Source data
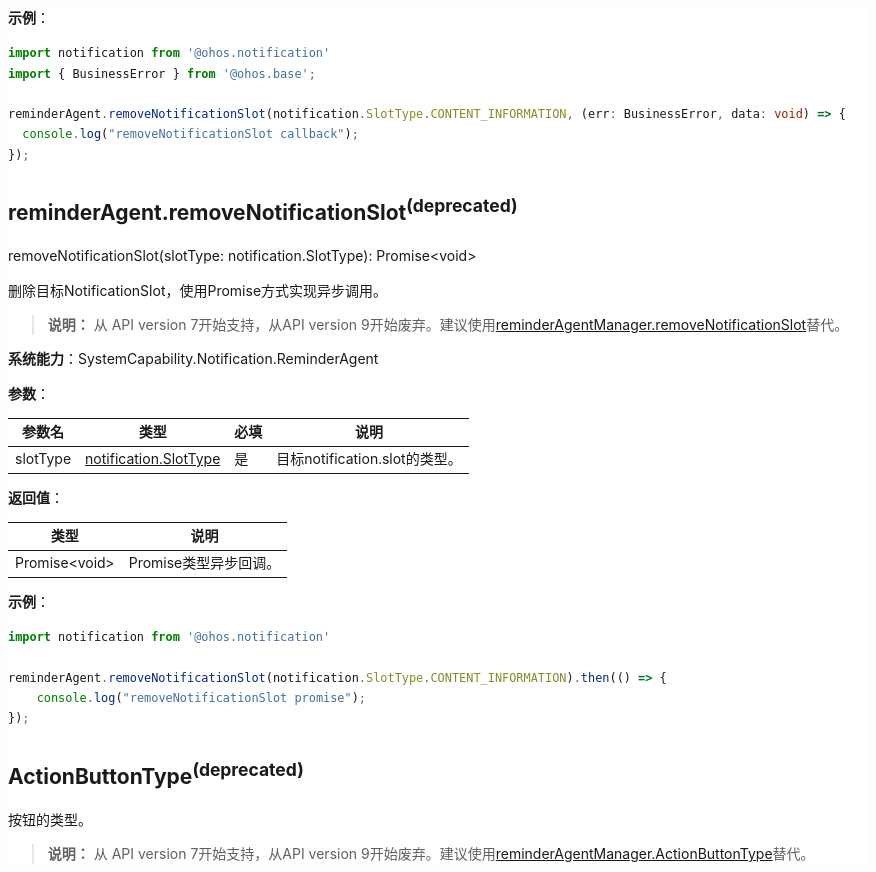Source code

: **示例**：

```ts
import notification from '@ohos.notification'
import { BusinessError } from '@ohos.base';

reminderAgent.removeNotificationSlot(notification.SlotType.CONTENT_INFORMATION, (err: BusinessError, data: void) => {
  console.log("removeNotificationSlot callback");
});
```


## reminderAgent.removeNotificationSlot<sup>(deprecated)</sup>

removeNotificationSlot(slotType: notification.SlotType): Promise\<void>

删除目标NotificationSlot，使用Promise方式实现异步调用。

> **说明：**
> 从 API version 7开始支持，从API version 9开始废弃。建议使用[reminderAgentManager.removeNotificationSlot](js-apis-reminderAgentManager.md#reminderagentmanagerremovenotificationslot-1)替代。

**系统能力**：SystemCapability.Notification.ReminderAgent

**参数**：

| 参数名 | 类型 | 必填 | 说明 |
| -------- | -------- | -------- | -------- |
| slotType | [notification.SlotType](../apis-notification-kit/js-apis-notification.md#slottype) | 是 | 目标notification\.slot的类型。 |

**返回值**：

| 类型 | 说明 |
| -------- | -------- |
| Promise\<void> | Promise类型异步回调。 |

**示例**：

```ts
import notification from '@ohos.notification'

reminderAgent.removeNotificationSlot(notification.SlotType.CONTENT_INFORMATION).then(() => {
    console.log("removeNotificationSlot promise");
});
```


## ActionButtonType<sup>(deprecated)</sup>

按钮的类型。

> **说明：**
> 从 API version 7开始支持，从API version 9开始废弃。建议使用[reminderAgentManager.ActionButtonType](js-apis-reminderAgentManager.md#ActionButtonType)替代。
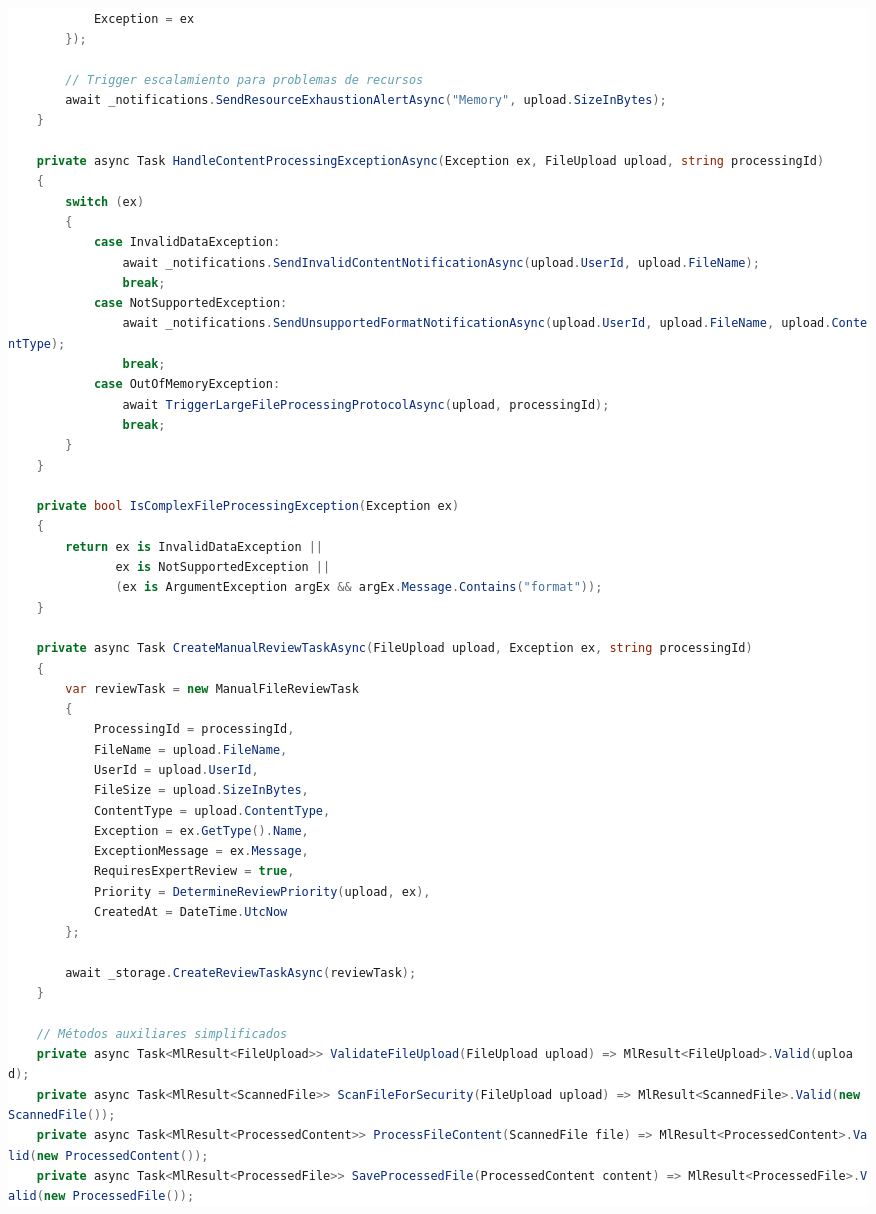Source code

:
 ```csharp
            Exception = ex
        });
        
        // Trigger escalamiento para problemas de recursos
        await _notifications.SendResourceExhaustionAlertAsync("Memory", upload.SizeInBytes);
    }
    
    private async Task HandleContentProcessingExceptionAsync(Exception ex, FileUpload upload, string processingId)
    {
        switch (ex)
        {
            case InvalidDataException:
                await _notifications.SendInvalidContentNotificationAsync(upload.UserId, upload.FileName);
                break;
            case NotSupportedException:
                await _notifications.SendUnsupportedFormatNotificationAsync(upload.UserId, upload.FileName, upload.ContentType);
                break;
            case OutOfMemoryException:
                await TriggerLargeFileProcessingProtocolAsync(upload, processingId);
                break;
        }
    }
    
    private bool IsComplexFileProcessingException(Exception ex)
    {
        return ex is InvalidDataException ||
               ex is NotSupportedException ||
               (ex is ArgumentException argEx && argEx.Message.Contains("format"));
    }
    
    private async Task CreateManualReviewTaskAsync(FileUpload upload, Exception ex, string processingId)
    {
        var reviewTask = new ManualFileReviewTask
        {
            ProcessingId = processingId,
            FileName = upload.FileName,
            UserId = upload.UserId,
            FileSize = upload.SizeInBytes,
            ContentType = upload.ContentType,
            Exception = ex.GetType().Name,
            ExceptionMessage = ex.Message,
            RequiresExpertReview = true,
            Priority = DetermineReviewPriority(upload, ex),
            CreatedAt = DateTime.UtcNow
        };
        
        await _storage.CreateReviewTaskAsync(reviewTask);
    }
    
    // Métodos auxiliares simplificados
    private async Task<MlResult<FileUpload>> ValidateFileUpload(FileUpload upload) => MlResult<FileUpload>.Valid(upload);
    private async Task<MlResult<ScannedFile>> ScanFileForSecurity(FileUpload upload) => MlResult<ScannedFile>.Valid(new ScannedFile());
    private async Task<MlResult<ProcessedContent>> ProcessFileContent(ScannedFile file) => MlResult<ProcessedContent>.Valid(new ProcessedContent());
    private async Task<MlResult<ProcessedFile>> SaveProcessedFile(ProcessedContent content) => MlResult<ProcessedFile>.Valid(new ProcessedFile());
```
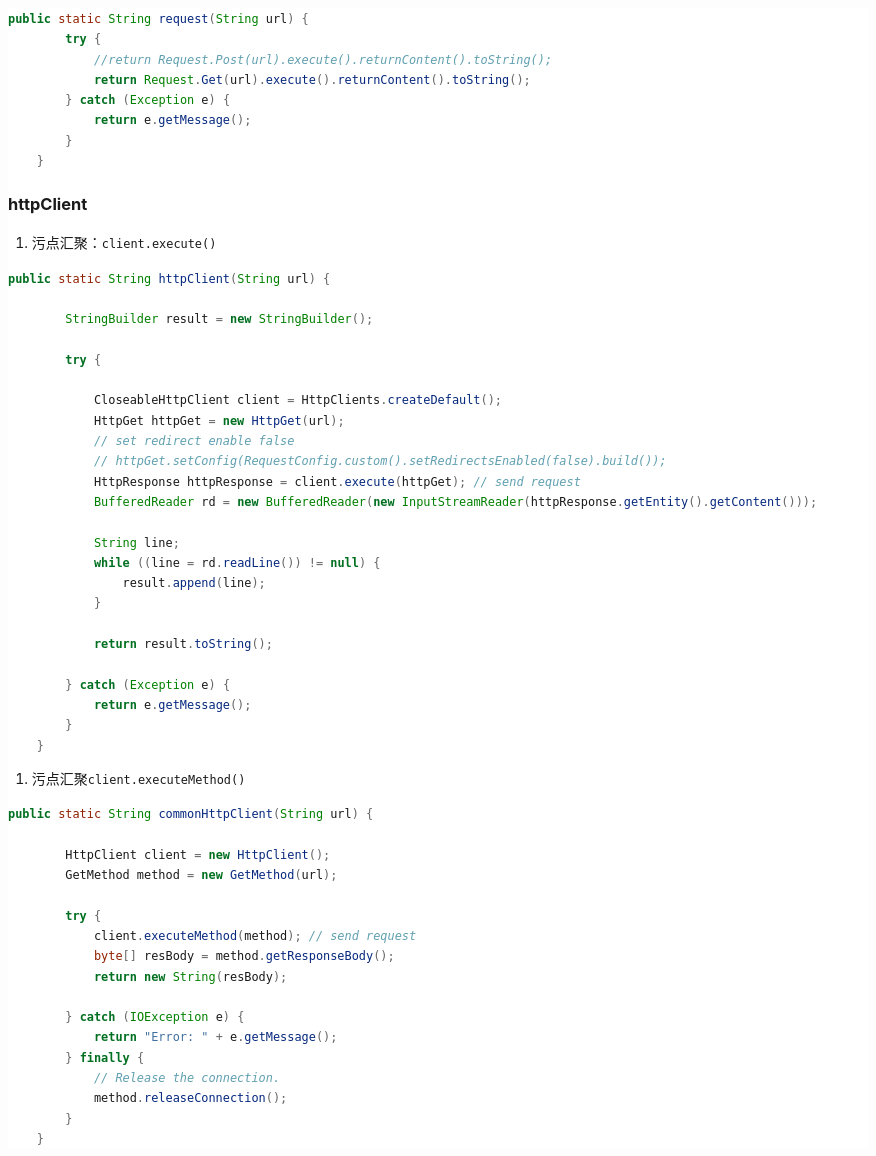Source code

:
 ```java
public static String request(String url) {
        try {
            //return Request.Post(url).execute().returnContent().toString();
            return Request.Get(url).execute().returnContent().toString();
        } catch (Exception e) {
            return e.getMessage();
        }
    }
```

### httpClient

1. 污点汇聚：`client.execute()`

```java
public static String httpClient(String url) {

        StringBuilder result = new StringBuilder();

        try {

            CloseableHttpClient client = HttpClients.createDefault();
            HttpGet httpGet = new HttpGet(url);
            // set redirect enable false
            // httpGet.setConfig(RequestConfig.custom().setRedirectsEnabled(false).build());
            HttpResponse httpResponse = client.execute(httpGet); // send request
            BufferedReader rd = new BufferedReader(new InputStreamReader(httpResponse.getEntity().getContent()));

            String line;
            while ((line = rd.readLine()) != null) {
                result.append(line);
            }

            return result.toString();

        } catch (Exception e) {
            return e.getMessage();
        }
    }
```

1. 污点汇聚`client.executeMethod()`

```java
public static String commonHttpClient(String url) {

        HttpClient client = new HttpClient();
        GetMethod method = new GetMethod(url);

        try {
            client.executeMethod(method); // send request
            byte[] resBody = method.getResponseBody();
            return new String(resBody);

        } catch (IOException e) {
            return "Error: " + e.getMessage();
        } finally {
            // Release the connection.
            method.releaseConnection();
        }
    }
```
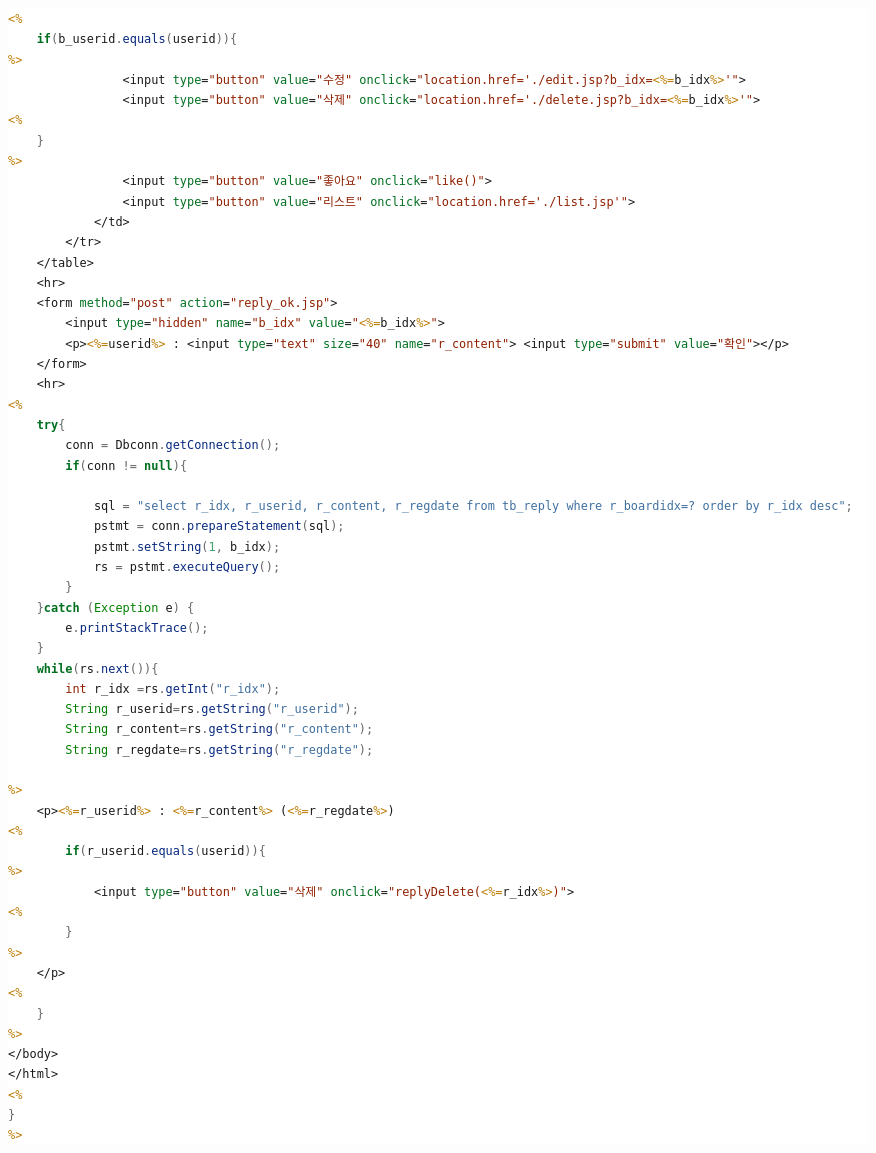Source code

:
 ```jsp
<% 
	if(b_userid.equals(userid)){
%>			
				<input type="button" value="수정" onclick="location.href='./edit.jsp?b_idx=<%=b_idx%>'"> 
				<input type="button" value="삭제" onclick="location.href='./delete.jsp?b_idx=<%=b_idx%>'"> 
<%
	}
%>
				<input type="button" value="좋아요" onclick="like()"> 
				<input type="button" value="리스트" onclick="location.href='./list.jsp'">
			</td>
		</tr>
	</table>
	<hr>
	<form method="post" action="reply_ok.jsp">
		<input type="hidden" name="b_idx" value="<%=b_idx%>">
		<p><%=userid%> : <input type="text" size="40" name="r_content"> <input type="submit" value="확인"></p>
	</form>
	<hr>
<% 
	try{
		conn = Dbconn.getConnection();
		if(conn != null){
			
			sql = "select r_idx, r_userid, r_content, r_regdate from tb_reply where r_boardidx=? order by r_idx desc";
			pstmt = conn.prepareStatement(sql);
			pstmt.setString(1, b_idx);
			rs = pstmt.executeQuery();
		}
	}catch (Exception e) {
		e.printStackTrace();
	}	
	while(rs.next()){
		int r_idx =rs.getInt("r_idx");
		String r_userid=rs.getString("r_userid");
		String r_content=rs.getString("r_content");
		String r_regdate=rs.getString("r_regdate");

%>	
	<p><%=r_userid%> : <%=r_content%> (<%=r_regdate%>)
<% 
		if(r_userid.equals(userid)){
%>		
			<input type="button" value="삭제" onclick="replyDelete(<%=r_idx%>)">
<% 
		}
%>	
	</p>
<% 
	}
%>
</body>
</html>
<%
}
%>
```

▶ [EXERCISE DIRECTIONS] Within the entries above, count the lines that include "while". The answer is that number alone.

▶ [EXERCISE RESPONSE] 2